Filmmaker Jessica Yu was commissioned to make a documentary about Euripides, which would seem a rather arcane topic, and not an easy one to make interesting to contemporary audiences. Her approach in Protagonist is to illustrate the ways in which Euripides' themes -- the dangers of obsession and over-certainty -- continue to play out in modern lives.
Four men tell their stories, and the outline of each is similar: A man finds a way to deal with the frustration and challenges of daily life; at first, his new life seems ideal. Eventually, though, he realizes that he has thrown himself so deeply into his obsession that he's ignored the ways in which it is horribly wrong, which has made him someone he never wanted to be.
In an attempt to recreate the rush he felt when he finally stood up to his abusive father, Joe Loya turned to bank robbery. Mark Pierpont knew he was gay at an early age, and attempted to bury those feelings in religion, becoming a prominent "ex-gay" evangelist preacher. Hans-Joachim Klein's involvement in Germany's radical student political movements of the late 1960s and 1970s led him into terrorism. And high-school outcast Mark Salzman thought he'd finally found a home at a local martial arts school, until he realized that the instructor was a drunken sadist. (If Salzman's story sounds somewhat less compelling and dramatic than the others, it is; Salzman makes up for it by being the best storyteller of the four.

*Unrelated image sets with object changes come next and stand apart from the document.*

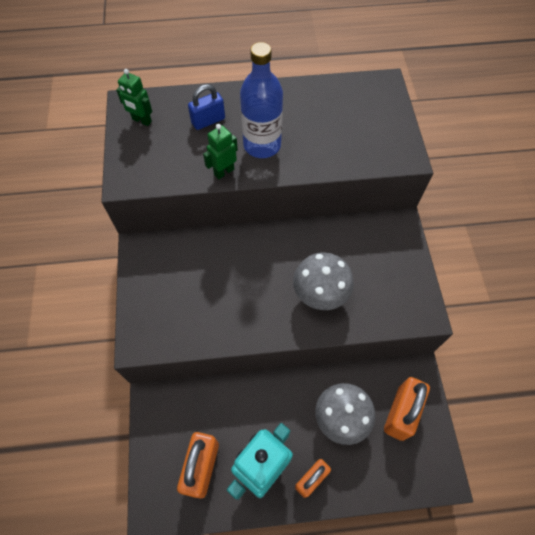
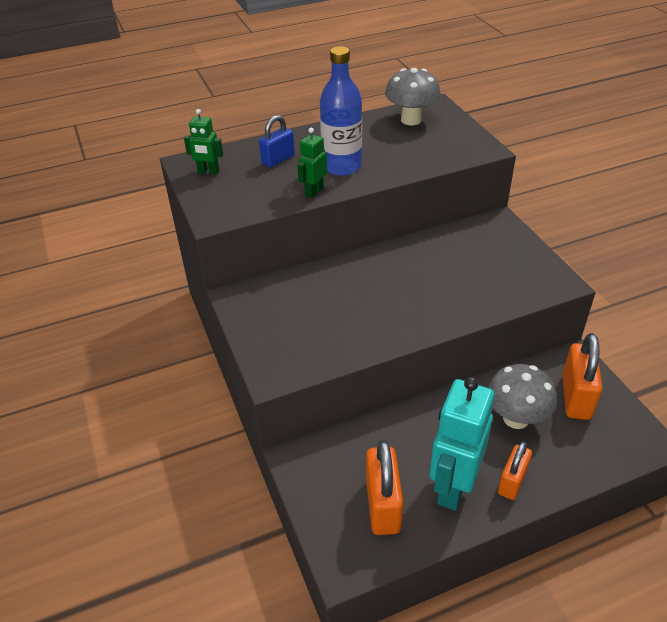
camera: 15 degrees left, 20 degrees down
grey mushroom [293,252,354,310] -> grey mushroom moved to [385,68,441,125]

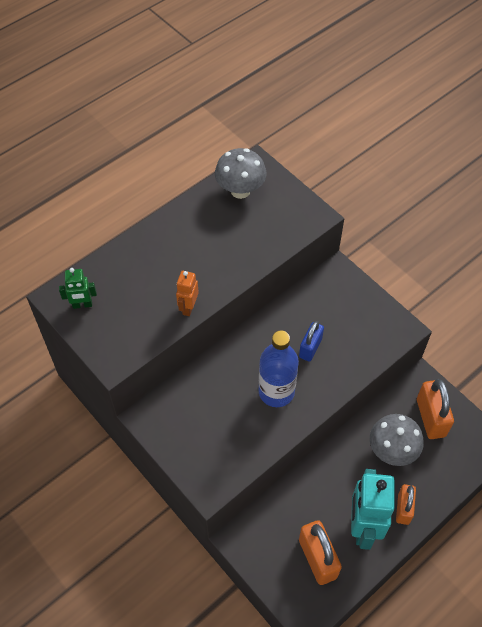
camera: 20 degrees left, 15 degrees up
blue padlock [259,115,295,168] -> blue padlock moved to [299,321,324,362]
green robot [297,128,327,198] -> orange robot [176,271,199,316]
blue bottle [320,46,362,176] -> blue bottle moved to [259,330,299,407]

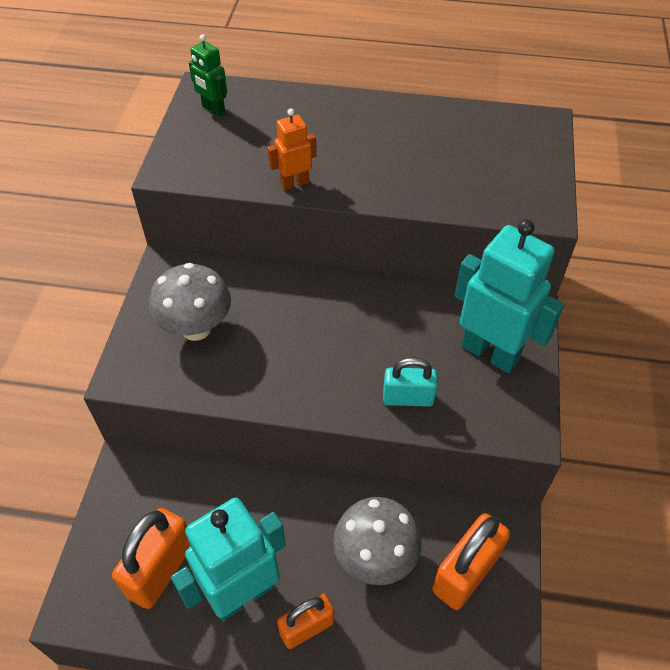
camera: 50 degrees right, 5 degrees down
grey mushroom [215,148,266,199] -> grey mushroom moved to [149,263,231,341]
blue bottle [259,330,299,407] -> none
blue padlock [299,321,324,362] -> none
none -> turquoise padlock [383,357,438,407]
none -> turquoise robot [455,219,564,373]

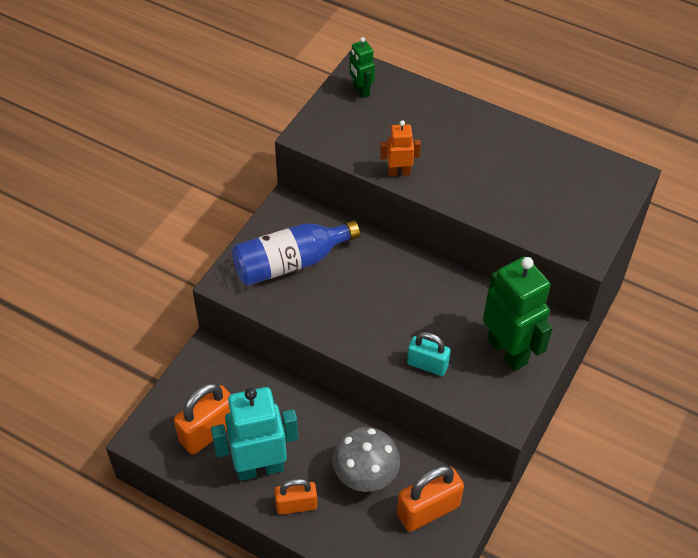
camera: 20 degrees right, 0 degrees up
grey mushroom [149,263,231,341] -> blue bottle [232,220,360,286]
turquoise robot [455,219,564,373] -> green robot [483,256,553,371]

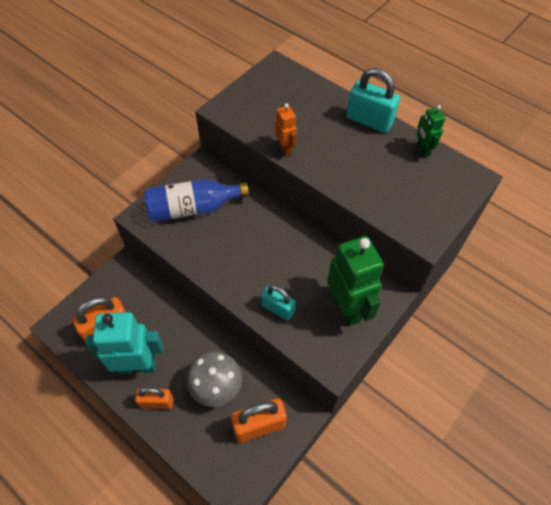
camera: 10 degrees right, 5 degrees up
green robot [349,37,375,98] -> green robot moved to [416,105,446,157]
orange robot [380,120,421,176] -> orange robot turned 60 degrees clockwise [275,103,297,156]
none -> turquoise padlock [346,68,400,133]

He also happens to be Jessica Yu's husband.)
The four stories are divided into chapters, each headed by a key phrase from the dramatic structure of Euripides -- Crisis, Turning Point, Catharsis, Fever -- and introduced by an excerpt from his plays, performed (in ancient Greek, no less) by wooden-rod puppets; the puppets also appear occasionally to act out moments from the men's stories. This structural device does give a certain predictability to the proceedings; if one man starts talking about "the day everything changed," you can be pretty sure that the other three will follow. Despite that element of predictability, though, the parallel storytelling works quite well, and the four stories are compelling even when there's not much suspense about the outcome.
I was reminded somewhat of Errol Morris's Fast, Cheap, and Out of Control, another documentary in which we are invited to draw comparisons and find the connections among the lives of four men. Protagonist isn't as complex or sophisticated a movie, and the connections are a lot more obvious, but it's entertaining, nevertheless, and worth looking for on DVD or cable.